§ **Problem to solve**: Could you extend the article on the EU herbal medicine directive and traditional Chinese medicine, picking up after its final paragraph?

Starting from May 1, herbal medicinal products, most of which have been sold as food supplements for decades in the EU market, will no longer be allowed unless they have obtained a medicine license, according to the EU Traditional Herbal Medicinal Products Directive adopted in 2004.

The directive introduced a so-called simplified registration procedure with a seven-year transition period for traditional herbal medicinal products to be licensed, including Chinese and Indian traditional medicines.

However, as the transition period is to expire on Saturday, no single Chinese herbal medicinal product has been granted the license.

"For the time being, we can only stock as many herbal medicinal products from China as we can," said Professor Lin Bin, director of a well-known TCM clinic in the Netherlands.

The directive stipulates that applicants must provide documents showing the product is not harmful in the specified condition of use, as well as evidence that the product at least has a 30-year history of safe use, including 15 years in the EU.

With a history of more than 2,000 years, TCM did not enter into the EU market until mid-1990s, and it has been imported into the EU and sold to European customers as food supplements instead of drugs.

Most Chinese producers and importers did not reserve the customs papers a decade ago, thus unable to prove the 15-year use of their products in European markets.

Several Chinese herbal companies had tried to go through the simplified registration procedure with their Ace products, but in the end they either failed or quitted midway due to lack of required documents or tight budgets.

"The directive itself was not targeting the TCM at all, but it is too difficult and expensive for TCM to register," Lin said.

The Commission stressed on Friday that the directive doesn't ban traditional medicine, vitamins, mineral supplements or herbal teas from the European market.

The Commission's health spokesman Frederic Vincent also said in an interview with Xinhua on Thursday the EU had no plan to ban anything from China and that the directive was to make sure EU citizens would be fully informed of what they were buying.

"The EU is fully aware of the importance of TCM and authorities from both sides also have some cooperation on this issue," Vincent said.

However, while acknowledging the good intention of the directive to regulate the EU's herbal market, campaigners and industry insiders argued that the new registration system was discriminative against the Chinese or Indian traditional medicine.

Even the Commission had admitted that the directive was not fit for the registration of Chinese or Indian medicine when exchanging views on the issue with the European Medicine Agency in Dec. 2008, Chris Dhaenens, president of the European Benefyt Foundation, a leading traditional medicine group, told Xinhua in an exclusive interview on Thursday.

"But they had no money or time to work out an alternative, and so it was left to the member states," he said.

The spokesman insisted each EU member state had to provide a registration system for herbal medicinal products, although it was up to them to decide if a product could be put on the market as medicine or food.

In countries like Belgium, France and Italy, herbal medicinal products must be registered as medicine while the registration procedure can be difficult and costly.

Source data:
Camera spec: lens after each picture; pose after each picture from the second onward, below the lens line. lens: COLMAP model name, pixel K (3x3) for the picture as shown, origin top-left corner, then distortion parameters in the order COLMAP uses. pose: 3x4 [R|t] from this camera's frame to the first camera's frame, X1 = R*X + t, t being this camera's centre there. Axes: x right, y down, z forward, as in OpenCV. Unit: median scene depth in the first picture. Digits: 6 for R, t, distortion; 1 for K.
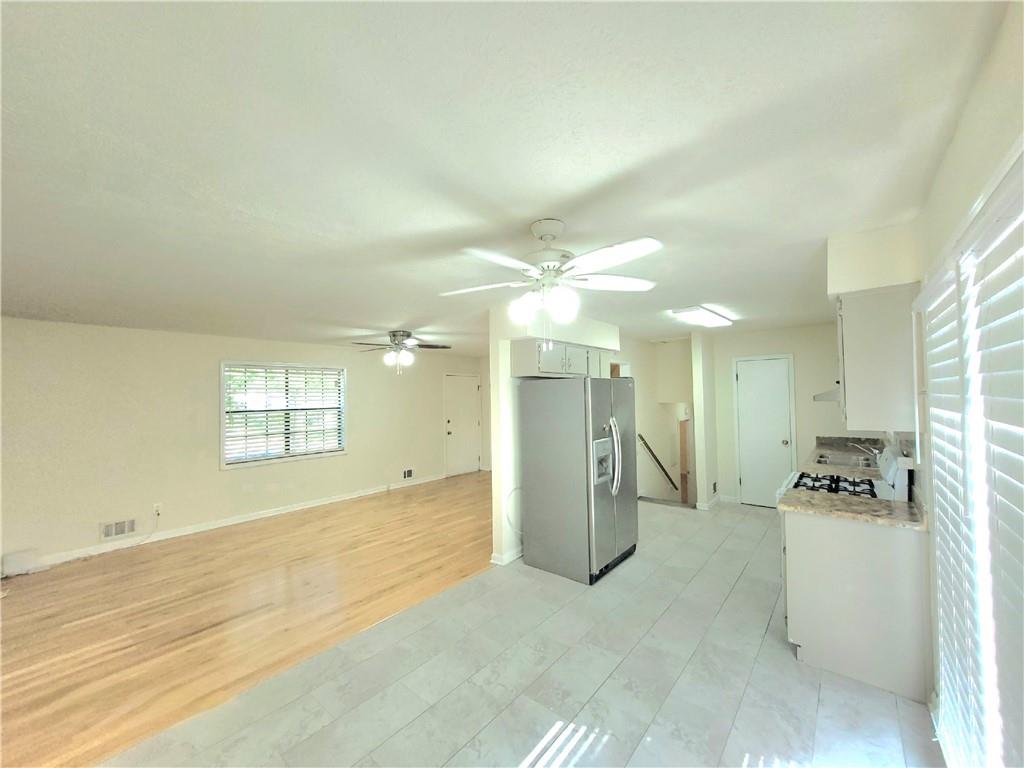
lens RADIAL K [[400.3, 0, 511.8], [0, 400.3, 385.5], [0, 0, 1]] dist [0.003356, 0.000344]
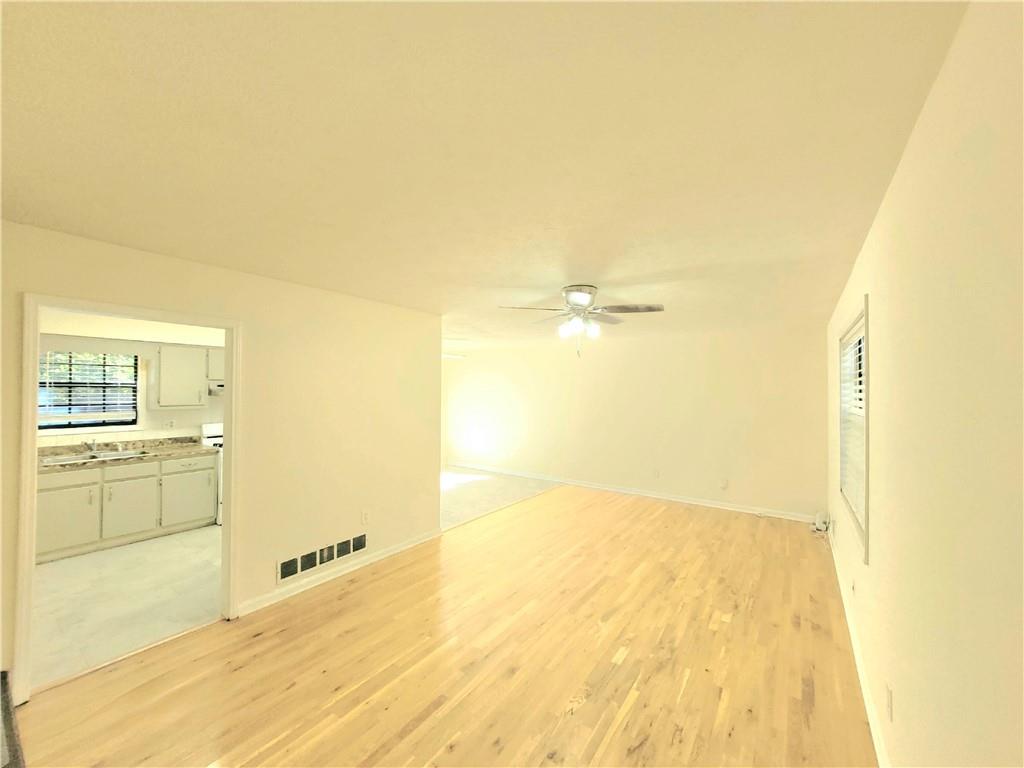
lens RADIAL K [[400.3, 0, 511.3], [0, 400.3, 385.0], [0, 0, 1]] dist [0.003356, 0.000344]
pose [[-0.997000, 0.008463, -0.076937, -0.149956], [0.011596, 0.999118, -0.040362, 0.052540], [0.076527, -0.041133, -0.996219, 2.007603]]
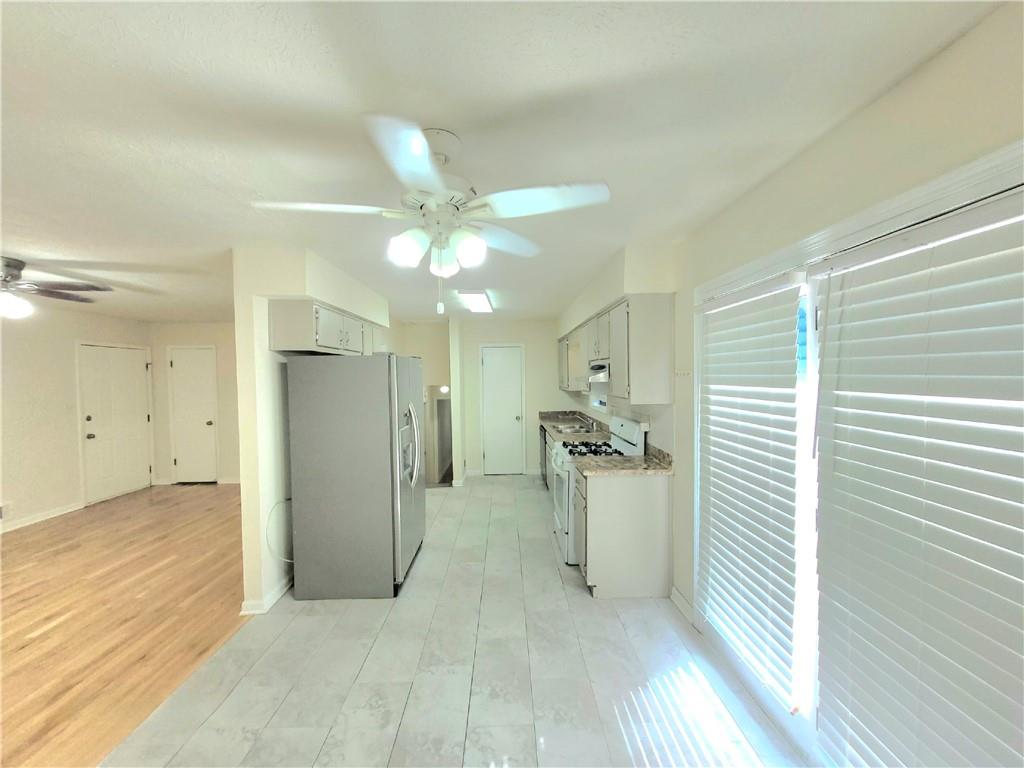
lens RADIAL K [[400.3, 0, 513.1], [0, 400.3, 386.6], [0, 0, 1]] dist [0.003356, 0.000344]
pose [[0.750867, -0.009633, 0.660383, -0.140797], [-0.018460, 0.999197, 0.035564, 0.009498], [-0.660196, -0.038895, 0.750086, 0.162546]]
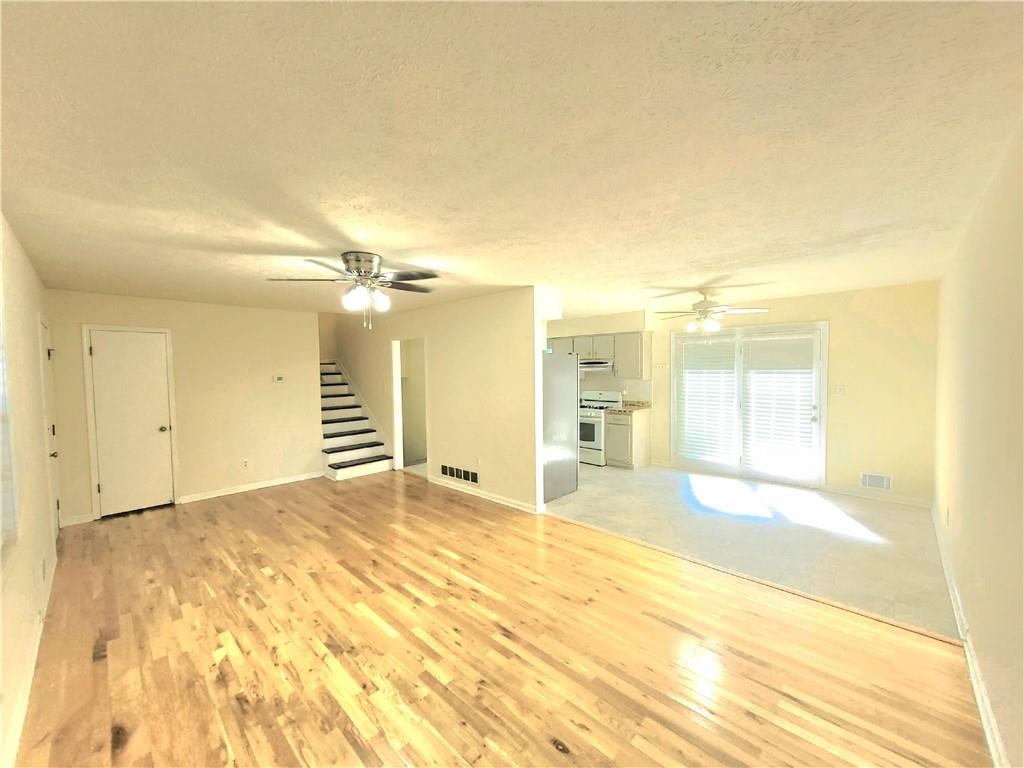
lens RADIAL K [[400.3, 0, 511.2], [0, 400.3, 388.0], [0, 0, 1]] dist [0.003356, 0.000344]
pose [[0.066451, -0.033084, 0.997241, -1.063498], [-0.014264, 0.999317, 0.034104, 0.045833], [-0.997688, -0.016491, 0.065934, 0.918431]]
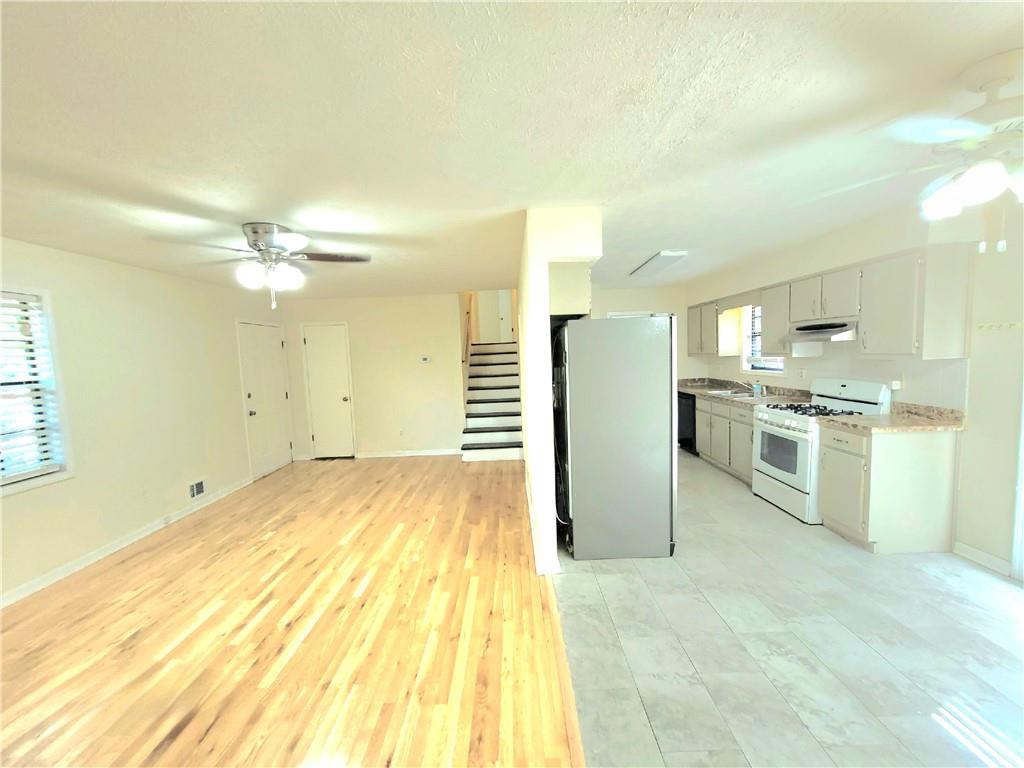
lens RADIAL K [[400.3, 0, 513.8], [0, 400.3, 386.9], [0, 0, 1]] dist [0.003356, 0.000344]
pose [[0.760650, -0.068114, 0.645579, -0.480196], [0.008297, 0.995419, 0.095249, 0.035341], [-0.649109, -0.067095, 0.757730, 0.463683]]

§ **Reply to the exercise**:
In the Netherlands and Czech Republic, all herbal products can still be put under the food category and there are barely any restrictions.

But even products from countries with liberal policies still cannot be sold to other EU member states where those products might be considered illegal since the enforcement of the directive.

In 2010, the value of TCM from Chinese mainland exported to the EU market reached nearly 2 billion U.S. dollars, about 10 percent of which were herbal medicinal products, or an increase of 10 percent year on year.

But the EU only claims 0.5 percent of China's total TCM export value, while Hong Kong, Japan and America are the three largest export markets for TCM from the Chinese mainland.

"It is not an EU habit to buy medicines from China ... For the time being it is a tiny issue," the spokesman said, adding that the TCM market in Europe is not as big as people are saying.

However, as health regulators in many EU member states seem to be fully implementing the directive and narrowing the backdoor of treating TCM as food supplements, experts said Chinese herbal companies should keep trying to obtain the license.

"In the long run, TCM has to go through medicine registration to be sold as medicine but not food, either the simplified one or standard one, for its growing future," Prof. Lin said.

Besides, traditional herbs and herbal non-medicinal products can continue to be sold as food supplements as the directive only regulates herbal medicinal products. But TCM is usually excluded from the medical insurance system in most EU countries.

"It Chinese herbal medicinal products can obtain a medicine license in Europe, it will be covered by local insurance system, which is a big step for TCM," Lin said.

The revenue of global herbal products has been increasing by 10- 20 percent every year, but China's TCM only takes up about 3 percent of the global market, and 70 percent of its exports are raw herbs with much less added value.

Lin suggested that domestic herbal companies in China should always seek cooperation with local competitors with a long-term vision, as well as establish partnership with prestigious R&D medical institutions in Europe in order to obtain the medicine license.

Some herbal medicinal products from the world's largest TCM producer Tongrentang, a Chinese pharmaceutical company founded in 1669, were reported to reach 15-year presence in the EU market soon.

As some TCM had been uncovered with problems of pesticide residues, excessive heavy metals and chemical composition, according to earlier reports, Prof. Lin urged some TCM companies to deepen internal reform and strengthen self-discipline.

Chinese TCM market also needs standardized regulation, he added.

"The directive could offer some rare opportunities for the TCM to enter into the EU market for the first time as medicine but not food. Anyway it is not a mission impossible," Lin said.

(Source from Xinhua writers Miao Xiaojuan, Shang Jun in Brussels)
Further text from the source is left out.